The suit stems from the U.S. Department of Education's decision to block an Obama-era rule that was put in place to protect students from being defrauded by for-profit colleges.
The gainful employment rule, which was designed to ensure that students could secure jobs with high enough incomes to pay off their student loans, was scheduled to go into effect in July. DeVos froze it and said a new rule would be crafted in its place.
DeVos' move to halt the gainful employment rule is yet another example of the Department of Education's efforts to roll back Obama-era policies, including the rights of transgender students and the way colleges investigate reports of sexual assault on campus. DeVos has claimed that the rules were "confusing" and encroached on local and state rights.
"The Department of Education is again eliminating crucial protections for student borrowers," Maryland Attorney General Brian Frosh said on Tuesday. Other states represented in the lawsuit, which was filed in federal court, include California, Connecticut, Delaware, Hawaii, Illinois, Iowa, Massachusetts, Minnesota, New York, North Carolina, Oregon, Rhode Island, Vermont, Virginia, and Washington.
"Students seek higher education degrees to get better, higher paying jobs," Frosh said in a statement. "When predatory institutions fail to deliver the education and training they promise, students are saddled with burdensome debt, and their employment prospects are not improved."
In response to the lawsuit, Education Department Press Secretary Liz Hill claimed DeVos is working to fix a "broken" system.

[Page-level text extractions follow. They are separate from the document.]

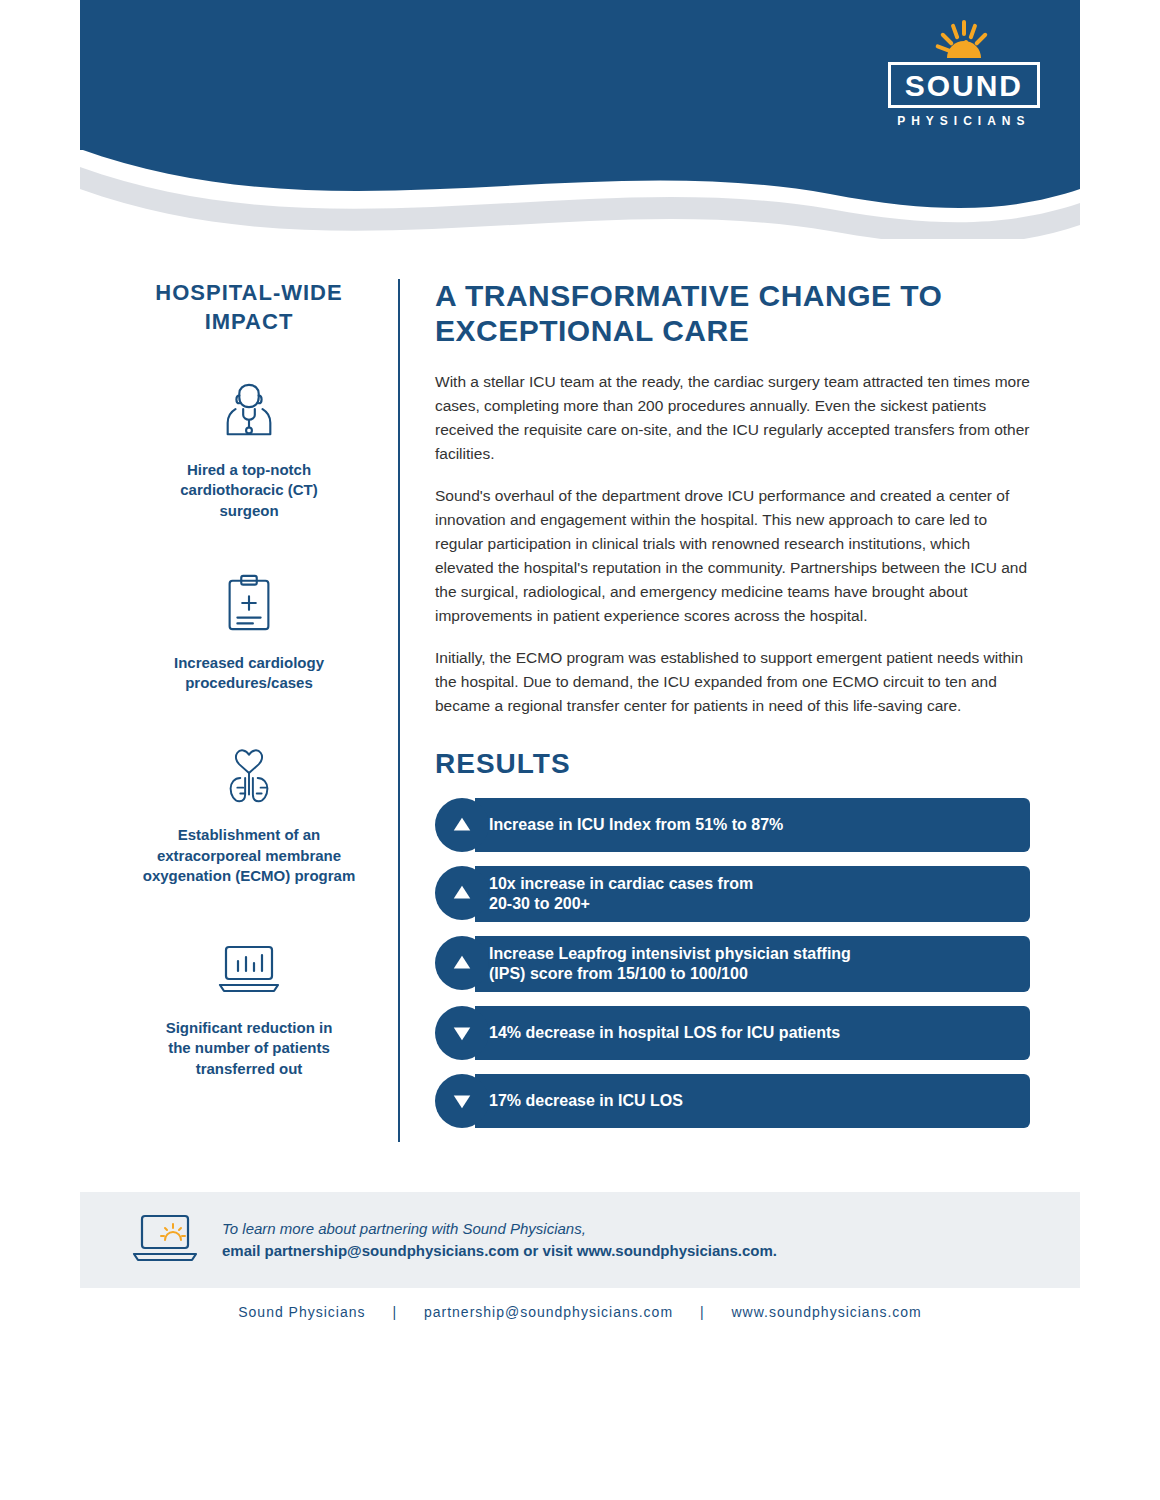SOUND
PHYSICIANS
HOSPITAL-WIDE
IMPACT
Hired a top-notch
cardiothoracic (CT)
surgeon
Increased cardiology
procedures/cases
Establishment of an
extracorporeal membrane
oxygenation (ECMO) program
Significant reduction in
the number of patients
transferred out
A TRANSFORMATIVE CHANGE TO
EXCEPTIONAL CARE
With a stellar ICU team at the ready, the cardiac surgery team attracted ten times more cases, completing more than 200 procedures annually. Even the sickest patients received the requisite care on-site, and the ICU regularly accepted transfers from other facilities.
Sound's overhaul of the department drove ICU performance and created a center of innovation and engagement within the hospital. This new approach to care led to regular participation in clinical trials with renowned research institutions, which elevated the hospital's reputation in the community. Partnerships between the ICU and the surgical, radiological, and emergency medicine teams have brought about improvements in patient experience scores across the hospital.
Initially, the ECMO program was established to support emergent patient needs within the hospital. Due to demand, the ICU expanded from one ECMO circuit to ten and became a regional transfer center for patients in need of this life-saving care.
RESULTS
Increase in ICU Index from 51% to 87%
10x increase in cardiac cases from
20-30 to 200+
Increase Leapfrog intensivist physician staffing
(IPS) score from 15/100 to 100/100
14% decrease in hospital LOS for ICU patients
17% decrease in ICU LOS
To learn more about partnering with Sound Physicians,
email partnership@soundphysicians.com or visit www.soundphysicians.com.
Sound Physicians | partnership@soundphysicians.com | www.soundphysicians.com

"This is just the latest in a string of frivolous lawsuits filed by Democratic attorneys general who are only seeking to score quick political points," Hill said in a statement. "While this administration, and Secretary DeVos in particular, continue work to replace this broken rule with one that actually protects students, these legal stunts do nothing more than divert time and resources away from that effort."

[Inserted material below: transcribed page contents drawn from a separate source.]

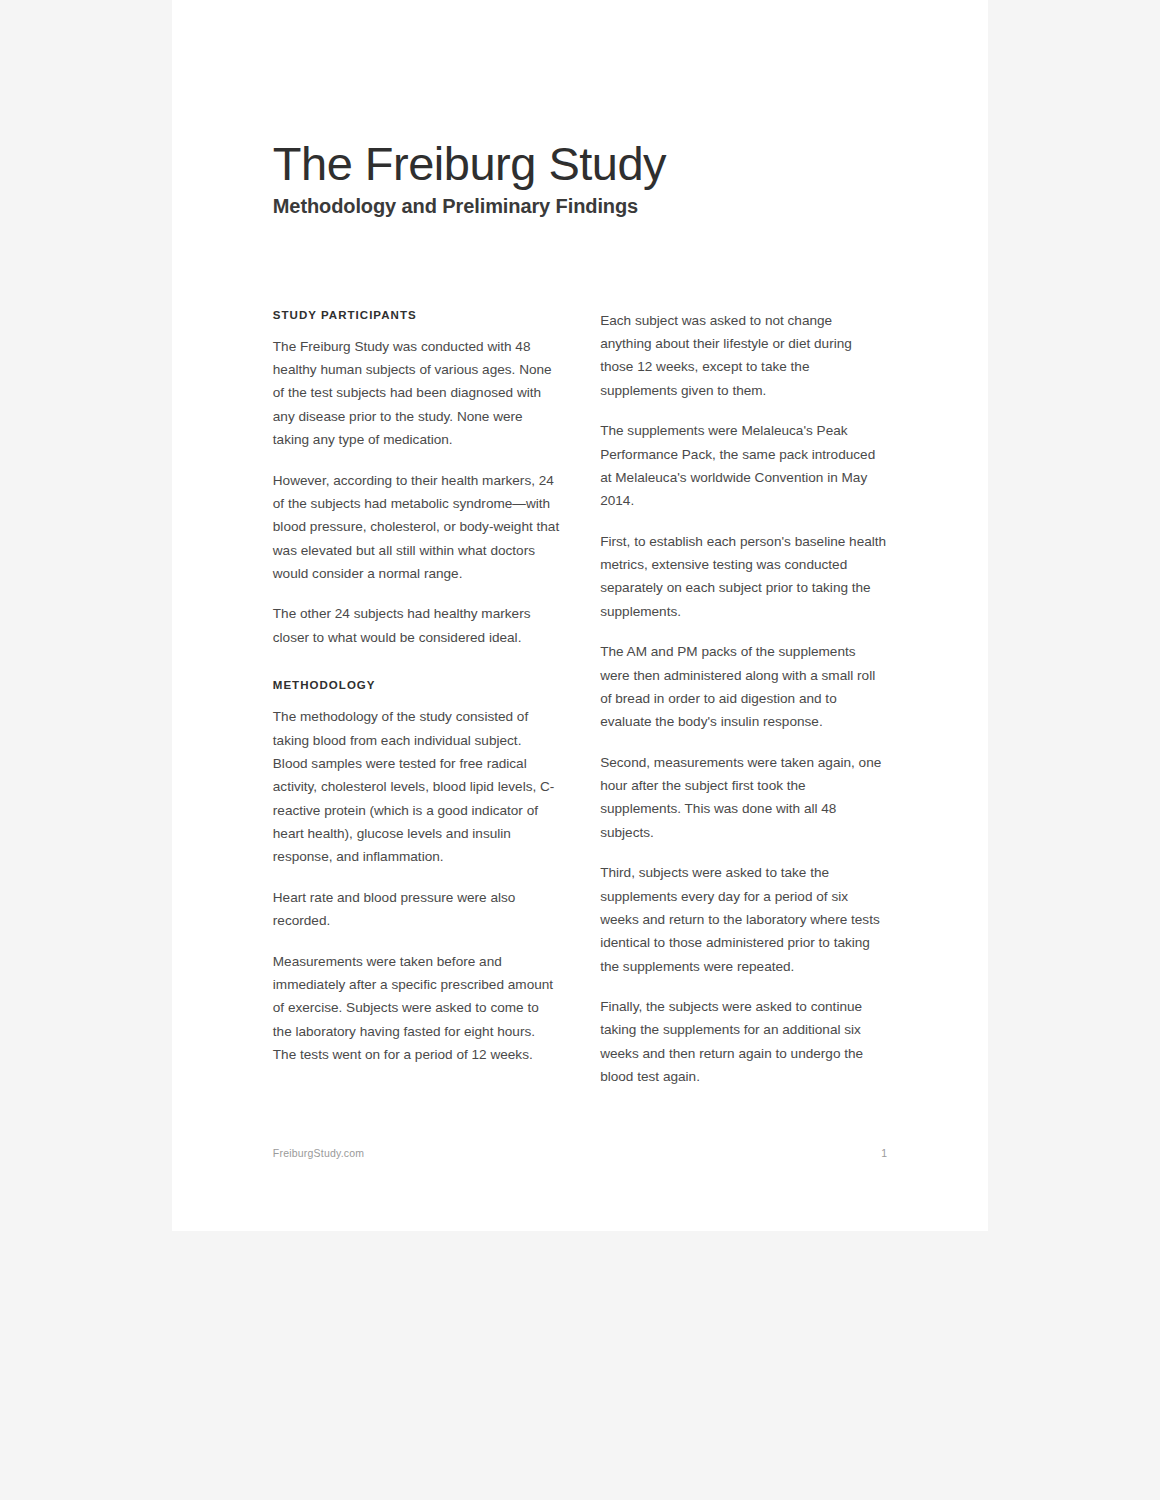The Freiburg Study
Methodology and Preliminary Findings
Study Participants
The Freiburg Study was conducted with 48 healthy human subjects of various ages. None of the test subjects had been diagnosed with any disease prior to the study. None were taking any type of medication.
However, according to their health markers, 24 of the subjects had metabolic syndrome—with blood pressure, cholesterol, or body-weight that was elevated but all still within what doctors would consider a normal range.
The other 24 subjects had healthy markers closer to what would be considered ideal.
Methodology
The methodology of the study consisted of taking blood from each individual subject. Blood samples were tested for free radical activity, cholesterol levels, blood lipid levels, C-reactive protein (which is a good indicator of heart health), glucose levels and insulin response, and inflammation.
Heart rate and blood pressure were also recorded.
Measurements were taken before and immediately after a specific prescribed amount of exercise. Subjects were asked to come to the laboratory having fasted for eight hours. The tests went on for a period of 12 weeks. Each subject was asked to not change anything about their lifestyle or diet during those 12 weeks, except to take the supplements given to them.
The supplements were Melaleuca's Peak Performance Pack, the same pack introduced at Melaleuca's worldwide Convention in May 2014.
First, to establish each person's baseline health metrics, extensive testing was conducted separately on each subject prior to taking the supplements.
The AM and PM packs of the supplements were then administered along with a small roll of bread in order to aid digestion and to evaluate the body's insulin response.
Second, measurements were taken again, one hour after the subject first took the supplements. This was done with all 48 subjects.
Third, subjects were asked to take the supplements every day for a period of six weeks and return to the laboratory where tests identical to those administered prior to taking the supplements were repeated.
Finally, the subjects were asked to continue taking the supplements for an additional six weeks and then return again to undergo the blood test again.
FreiburgStudy.com 1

Contrary to the Education Department's statements, prominent education organizations have spoken out about the rollbacks of the Obama-era rules.
When DeVos announced her plans to revamp the Title IX regulations, National Education Association President Lily Eskelsen García issued the following statement: [Educators nationwide] are appalled that the Department of Education has decided to weaken protections for students who survive campus sexual assault or harassment. This decision offends our collective conscience and conflicts with the basic values of equality, safety, and respect that we teach our students every day."

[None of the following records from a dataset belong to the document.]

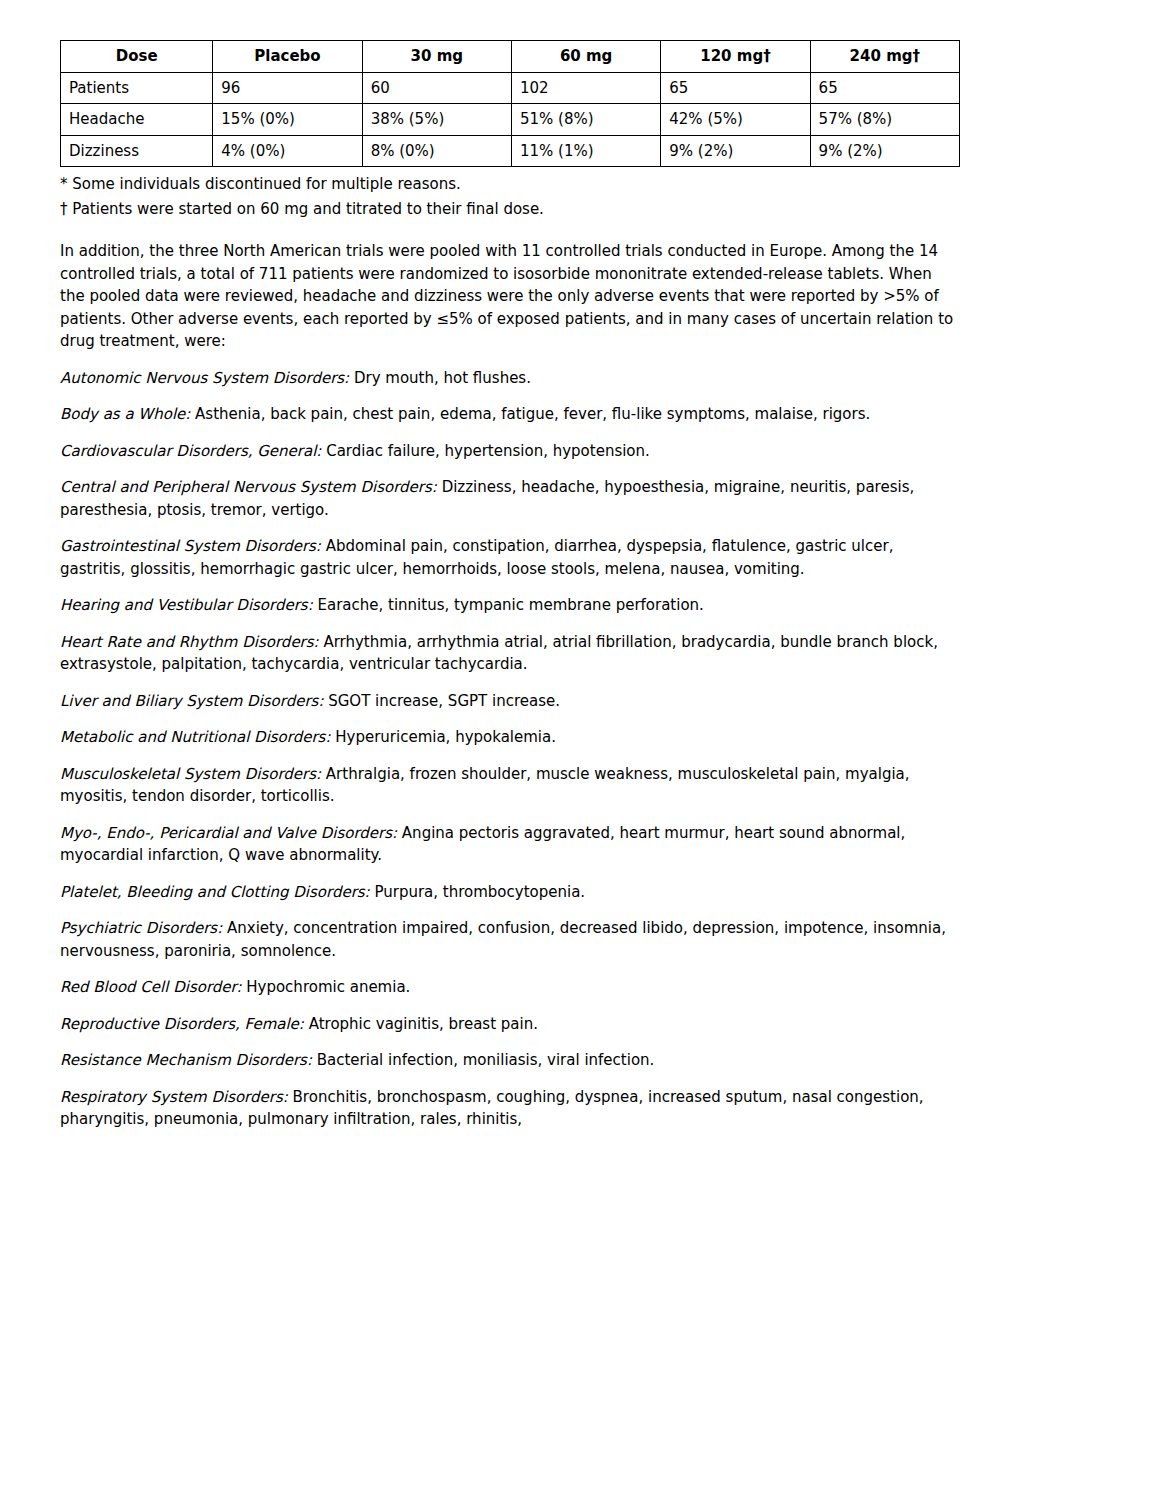| Dose | Placebo | 30 mg | 60 mg | 120 mg† | 240 mg† |
| --- | --- | --- | --- | --- | --- |
| Patients | 96 | 60 | 102 | 65 | 65 |
| Headache | 15% (0%) | 38% (5%) | 51% (8%) | 42% (5%) | 57% (8%) |
| Dizziness | 4% (0%) | 8% (0%) | 11% (1%) | 9% (2%) | 9% (2%) |
* Some individuals discontinued for multiple reasons.
† Patients were started on 60 mg and titrated to their final dose.
In addition, the three North American trials were pooled with 11 controlled trials conducted in Europe. Among the 14 controlled trials, a total of 711 patients were randomized to isosorbide mononitrate extended-release tablets. When the pooled data were reviewed, headache and dizziness were the only adverse events that were reported by >5% of patients. Other adverse events, each reported by ≤5% of exposed patients, and in many cases of uncertain relation to drug treatment, were:
Autonomic Nervous System Disorders: Dry mouth, hot flushes.
Body as a Whole: Asthenia, back pain, chest pain, edema, fatigue, fever, flu-like symptoms, malaise, rigors.
Cardiovascular Disorders, General: Cardiac failure, hypertension, hypotension.
Central and Peripheral Nervous System Disorders: Dizziness, headache, hypoesthesia, migraine, neuritis, paresis, paresthesia, ptosis, tremor, vertigo.
Gastrointestinal System Disorders: Abdominal pain, constipation, diarrhea, dyspepsia, flatulence, gastric ulcer, gastritis, glossitis, hemorrhagic gastric ulcer, hemorrhoids, loose stools, melena, nausea, vomiting.
Hearing and Vestibular Disorders: Earache, tinnitus, tympanic membrane perforation.
Heart Rate and Rhythm Disorders: Arrhythmia, arrhythmia atrial, atrial fibrillation, bradycardia, bundle branch block, extrasystole, palpitation, tachycardia, ventricular tachycardia.
Liver and Biliary System Disorders: SGOT increase, SGPT increase.
Metabolic and Nutritional Disorders: Hyperuricemia, hypokalemia.
Musculoskeletal System Disorders: Arthralgia, frozen shoulder, muscle weakness, musculoskeletal pain, myalgia, myositis, tendon disorder, torticollis.
Myo-, Endo-, Pericardial and Valve Disorders: Angina pectoris aggravated, heart murmur, heart sound abnormal, myocardial infarction, Q wave abnormality.
Platelet, Bleeding and Clotting Disorders: Purpura, thrombocytopenia.
Psychiatric Disorders: Anxiety, concentration impaired, confusion, decreased libido, depression, impotence, insomnia, nervousness, paroniria, somnolence.
Red Blood Cell Disorder: Hypochromic anemia.
Reproductive Disorders, Female: Atrophic vaginitis, breast pain.
Resistance Mechanism Disorders: Bacterial infection, moniliasis, viral infection.
Respiratory System Disorders: Bronchitis, bronchospasm, coughing, dyspnea, increased sputum, nasal congestion, pharyngitis, pneumonia, pulmonary infiltration, rales, rhinitis,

Furthermore, studies have shown that 75% of transgender youth feel unsafe at school and 59% of trans students have been denied access to restrooms consistent with their gender identity. As a result, many of these students are bullied and are unable to focus on their education throughout the school day.
So, despite Hill's statements, rules put in place by the Obama administration were not merely political stunts: They were created to protect the most vulnerable students.